» **DATA**:
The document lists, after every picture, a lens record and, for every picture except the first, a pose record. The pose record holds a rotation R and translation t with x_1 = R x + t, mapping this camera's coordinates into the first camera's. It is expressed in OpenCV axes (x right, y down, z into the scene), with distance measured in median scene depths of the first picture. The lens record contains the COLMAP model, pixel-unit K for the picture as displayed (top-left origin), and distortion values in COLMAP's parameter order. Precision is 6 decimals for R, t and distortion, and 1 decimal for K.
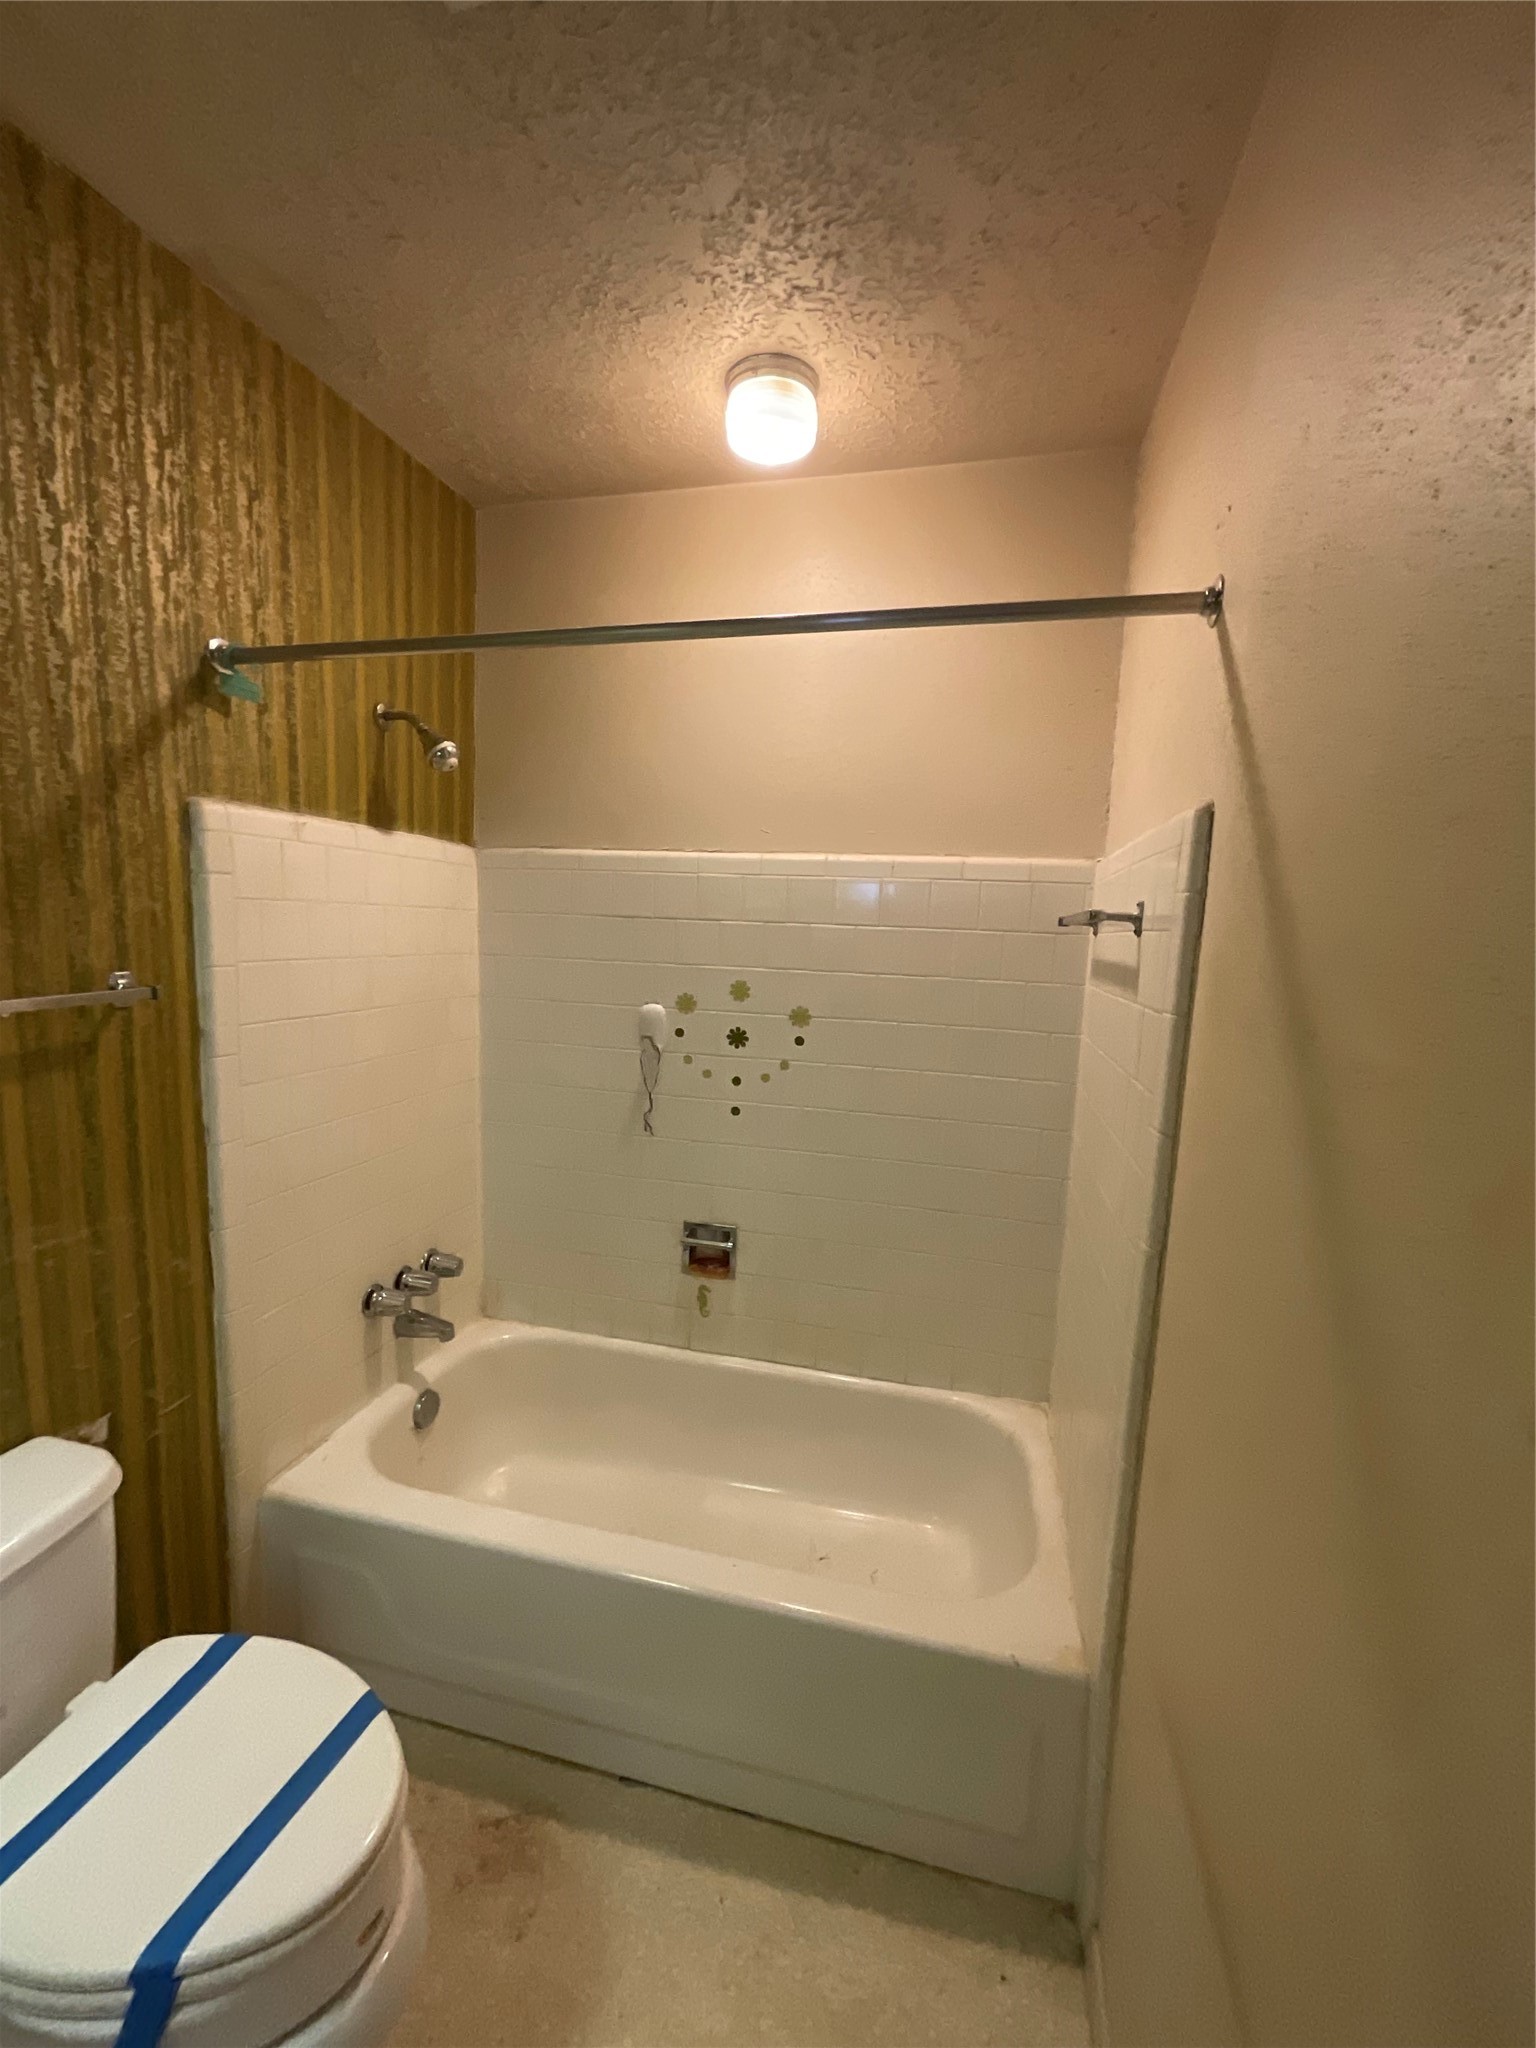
lens RADIAL K [[827.2, 0, 765.4], [0, 827.2, 1028.3], [0, 0, 1]] dist [0.001303, -0.000879]
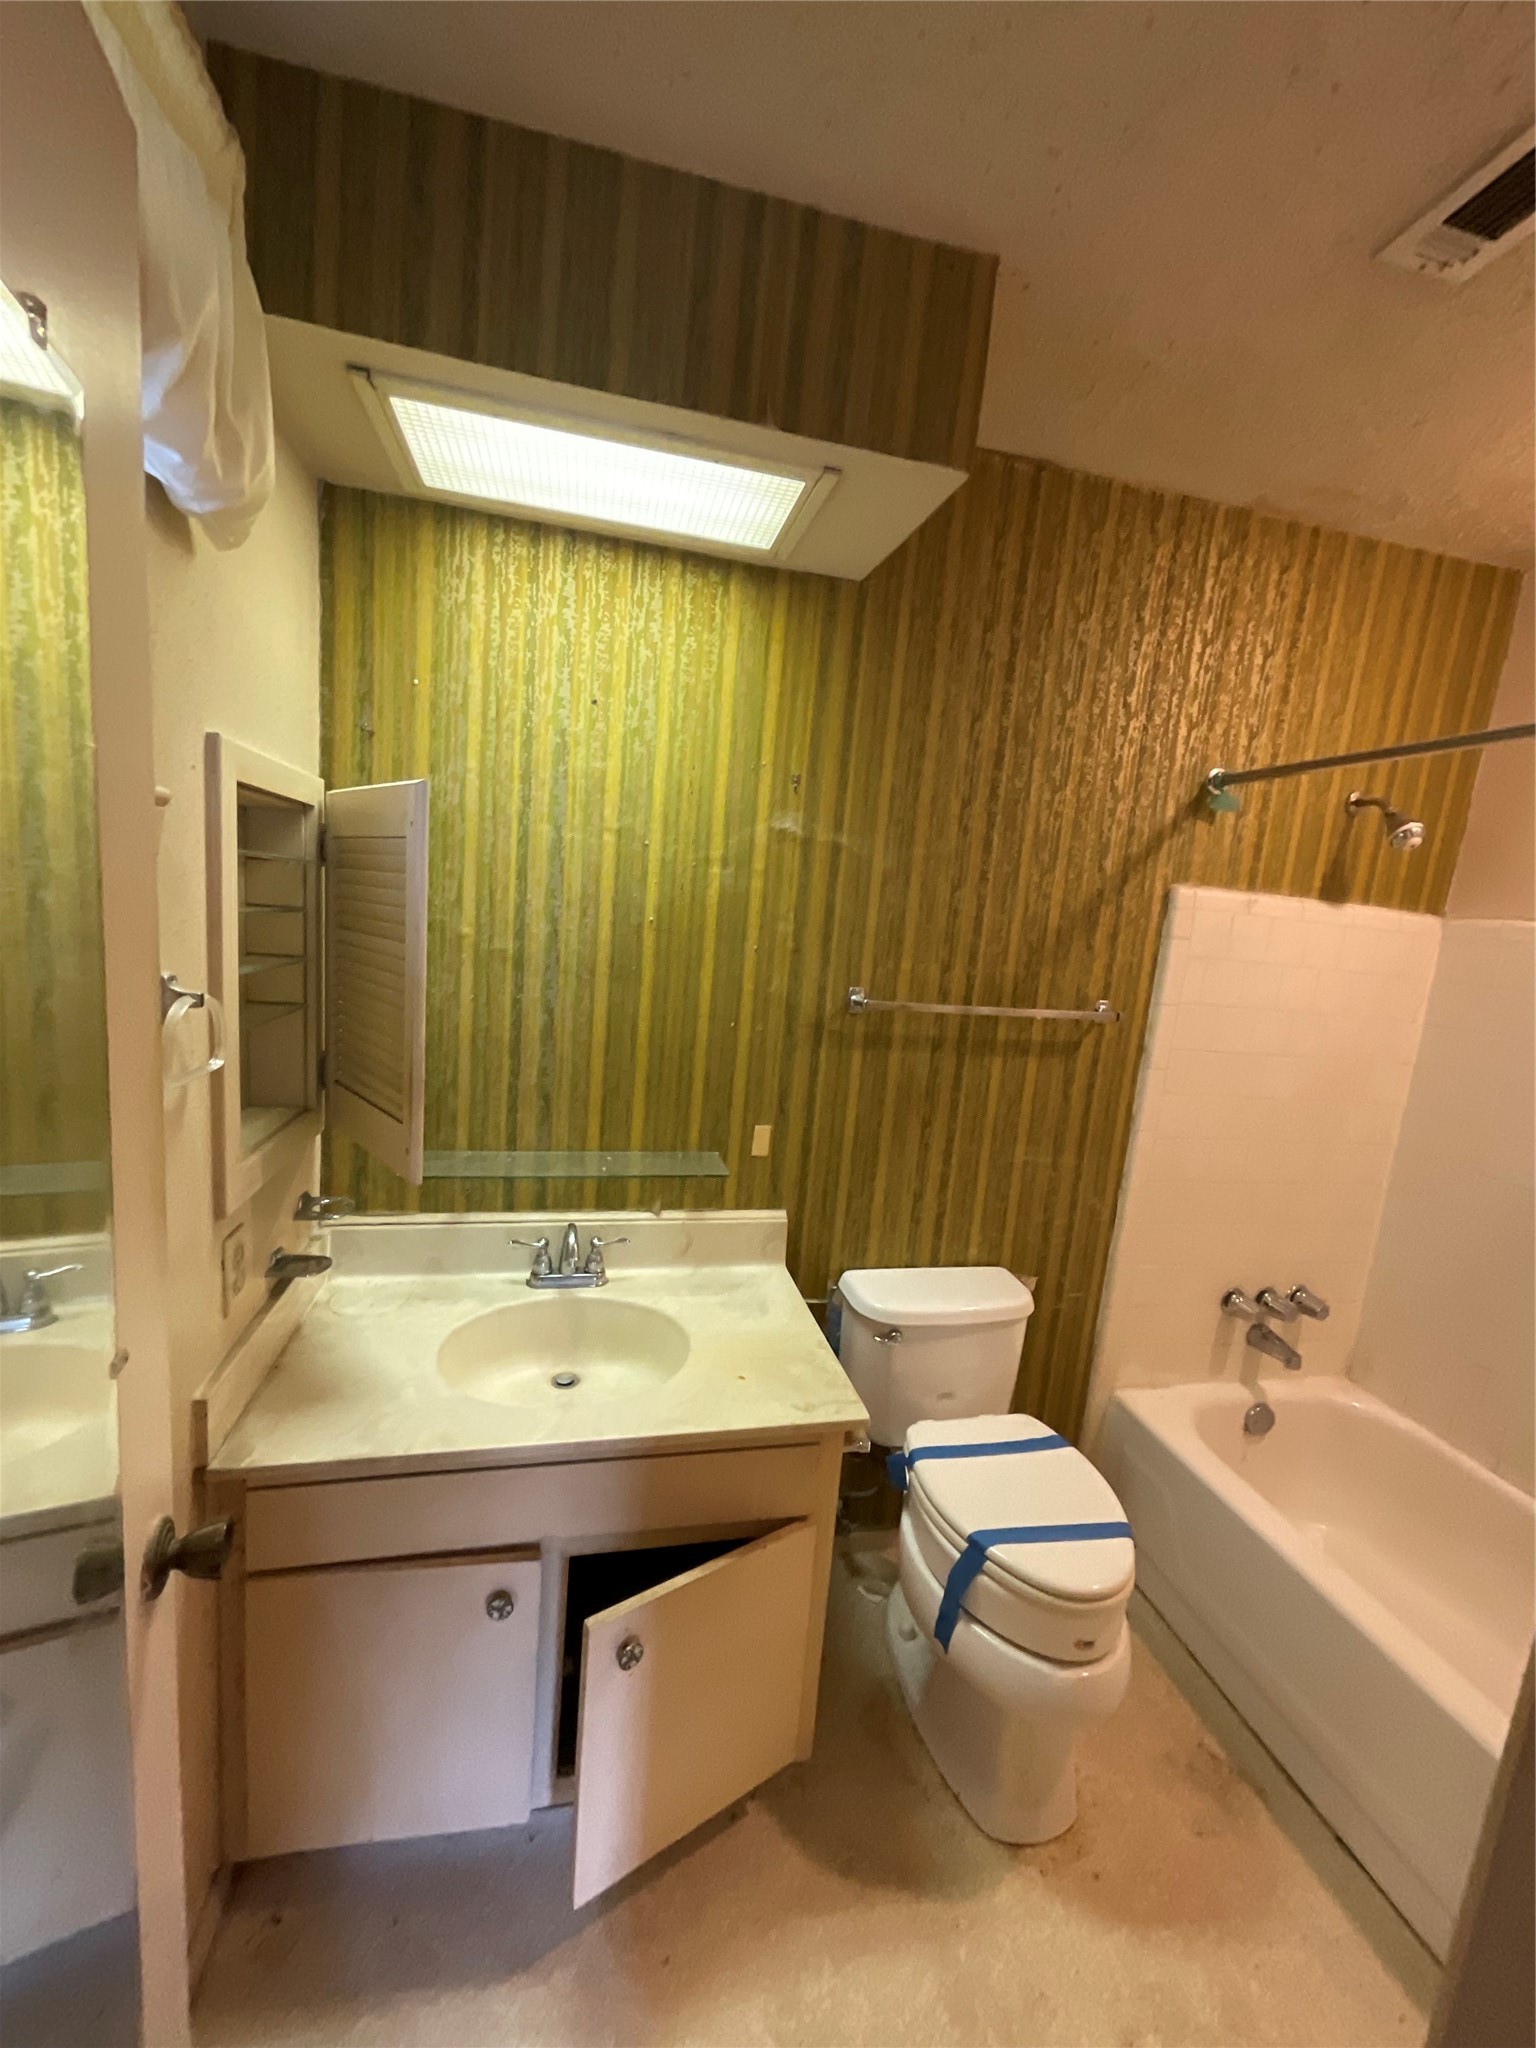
lens RADIAL K [[832.5, 0, 765.0], [0, 832.5, 1031.0], [0, 0, 1]] dist [-0.006389, 0.005636]
pose [[0.447374, 0.147065, -0.882173, 0.292807], [-0.187749, 0.979851, 0.068136, -0.000778], [0.874418, 0.135145, 0.465971, -0.245253]]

» **PROBLEM TO SOLVE**: Write out the whole listing exactly, with no pictures.

» **SOLVED EXERCISE**:
The document lists, after every picture, a lens record and, for every picture except the first, a pose record. The pose record holds a rotation R and translation t with x_1 = R x + t, mapping this camera's coordinates into the first camera's. It is expressed in OpenCV axes (x right, y down, z into the scene), with distance measured in median scene depths of the first picture. The lens record contains the COLMAP model, pixel-unit K for the picture as displayed (top-left origin), and distortion values in COLMAP's parameter order. Precision is 6 decimals for R, t and distortion, and 1 decimal for K.
lens RADIAL K [[827.2, 0, 765.4], [0, 827.2, 1028.3], [0, 0, 1]] dist [0.001303, -0.000879]
lens RADIAL K [[832.5, 0, 765.0], [0, 832.5, 1031.0], [0, 0, 1]] dist [-0.006389, 0.005636]
pose [[0.447374, 0.147065, -0.882173, 0.292807], [-0.187749, 0.979851, 0.068136, -0.000778], [0.874418, 0.135145, 0.465971, -0.245253]]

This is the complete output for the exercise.